Acostumbrado a mirar diversas opciones ante una misma situación y a tomar decisiones rápidas, unos segundos bastaron a Claudio para adueñarse del momento, con sobrada tranquilidad intentó no alarmar a ninguno de los dos y dijo:
-Puede ser una bomba-.
-Y si no explota es posible que encontremos los documentos del dueño y tendremos que devolver el contenido-.
-Existe, también, una remota posibilidad de que hoy nuestras vidas se crucen con la suerte de una fortuna inesperada-. -Un golpe del destino que por razones desconocidas nos ha convocado a esta parada de autobús, pero debemos correr el riesgo y abrirlo para asegurarnos cuál es esa ventura que nos trae el acaso-.
Los signos que vio al salir de su casa le abrieron a Claudio Castro una esperanza, quiso creer en el cambio de su suerte y compartirla con estos desconocidos, por eso siguió hablando:
-Yo estoy viejo, recién me han jubilado y no termino de acostumbrarme, nada pierdo con abrirlo, pero si no están de acuerdo les pido que se retiren y así les evito la desgracia de morirse hoy-.
La primera que habló fue la muchacha, y lo hizo con los ojos fijos en el maletín:
-Estoy a mitad de la carrera de medicina, pero perdí las opciones de una beca, lo único que quiero es graduarme de médico y sin dinero no puedo hacerlo-. -Yo me quedo-.
En la voz resignada, en el tono cansado y en las propias palabras que el hombre utilizó se podían pesar todas las derrotas:
-El Estado se hará cargo de mi esposa y mis hijos cuando la bomba explote, eso es mejor que la falsa ilusión que yo les entrego cada día-.
-Yo también me quedo y que sea lo que Dios quiera-.
Claudio se acercó lentamente al maletín, segundos antes de abrirlo, miró fijamente a estos desconocidos que quizás lo acompañen en este último viaje y quiso saber sus nombres.
- Me llamo Claudio y ustedes:
-Fernando-.
-Marta-.
Respondieron casi a una voz y se quedaron los tres sin respiración.
Claudio abrió el maletín sin que le temblaran las manos.

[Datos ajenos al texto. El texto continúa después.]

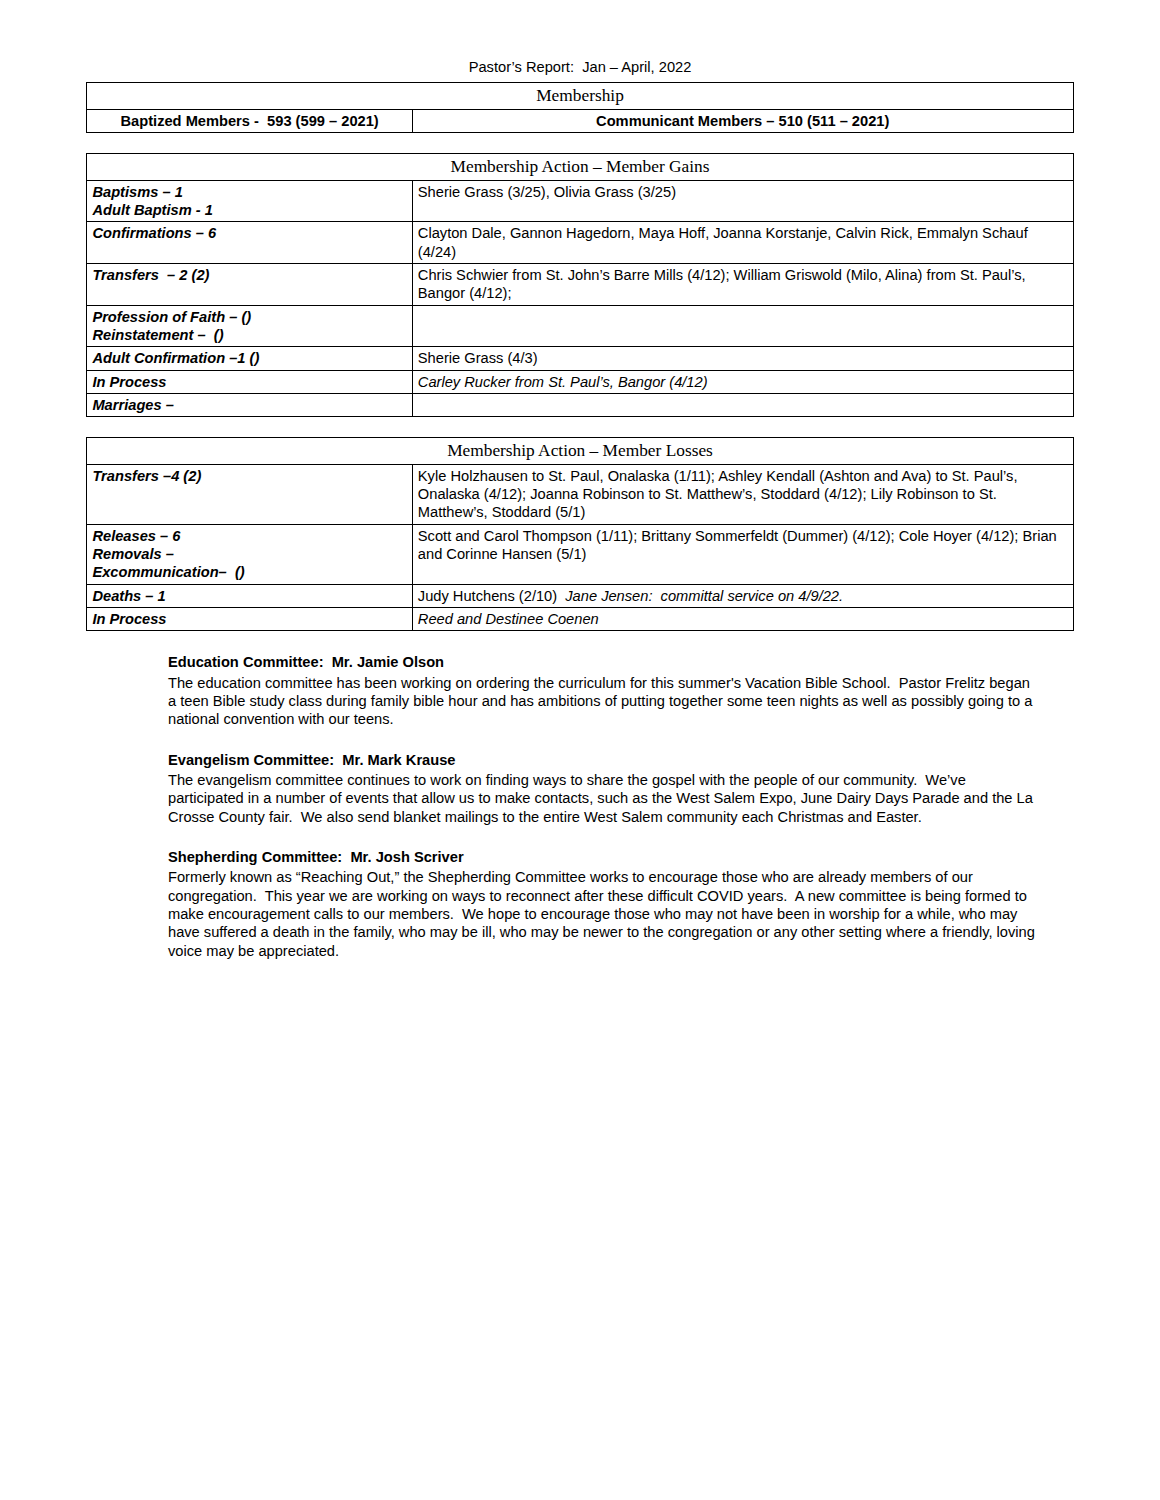Pastor’s Report: Jan – April, 2022
| Membership |
| Baptized Members - 593 (599 – 2021) | Communicant Members – 510 (511 – 2021) |
| Membership Action – Member Gains |
| Baptisms – 1 Adult Baptism - 1 | Sherie Grass (3/25), Olivia Grass (3/25) |
| Confirmations – 6 | Clayton Dale, Gannon Hagedorn, Maya Hoff, Joanna Korstanje, Calvin Rick, Emmalyn Schauf (4/24) |
| Transfers – 2 (2) | Chris Schwier from St. John’s Barre Mills (4/12); William Griswold (Milo, Alina) from St. Paul’s, Bangor (4/12); |
| Profession of Faith – () Reinstatement – () | |
| Adult Confirmation –1 () | Sherie Grass (4/3) |
| In Process | Carley Rucker from St. Paul’s, Bangor (4/12) |
| Marriages – | |
| Membership Action – Member Losses |
| Transfers –4 (2) | Kyle Holzhausen to St. Paul, Onalaska (1/11); Ashley Kendall (Ashton and Ava) to St. Paul’s, Onalaska (4/12); Joanna Robinson to St. Matthew’s, Stoddard (4/12); Lily Robinson to St. Matthew’s, Stoddard (5/1) |
| Releases – 6 Removals – Excommunication– () | Scott and Carol Thompson (1/11); Brittany Sommerfeldt (Dummer) (4/12); Cole Hoyer (4/12); Brian and Corinne Hansen (5/1) |
| Deaths – 1 | Judy Hutchens (2/10) Jane Jensen: committal service on 4/9/22. |
| In Process | Reed and Destinee Coenen |
Education Committee: Mr. Jamie Olson
The education committee has been working on ordering the curriculum for this summer's Vacation Bible School. Pastor Frelitz began a teen Bible study class during family bible hour and has ambitions of putting together some teen nights as well as possibly going to a national convention with our teens.
Evangelism Committee: Mr. Mark Krause
The evangelism committee continues to work on finding ways to share the gospel with the people of our community. We’ve participated in a number of events that allow us to make contacts, such as the West Salem Expo, June Dairy Days Parade and the La Crosse County fair. We also send blanket mailings to the entire West Salem community each Christmas and Easter.
Shepherding Committee: Mr. Josh Scriver
Formerly known as “Reaching Out,” the Shepherding Committee works to encourage those who are already members of our congregation. This year we are working on ways to reconnect after these difficult COVID years. A new committee is being formed to make encouragement calls to our members. We hope to encourage those who may not have been in worship for a while, who may have suffered a death in the family, who may be ill, who may be newer to the congregation or any other setting where a friendly, loving voice may be appreciated.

Encontró fajos de billetes perfectamente ordenados, sin rastros del dueño. Supo que era dinero del narcotráfico y no se permitió arrepentimiento alguno. Sin volver el rostro dijo: -el futuro es nuestro, nos pertenece por entero-.
Cada uno tomó un rumbo diferente. Mientras se alejaban midiendo el horizonte que se abría bajo la luz de ordenados paquetes de billetes que esa mañana cambiaron de dueño, llegó el autobús 405 a un paradero vacío.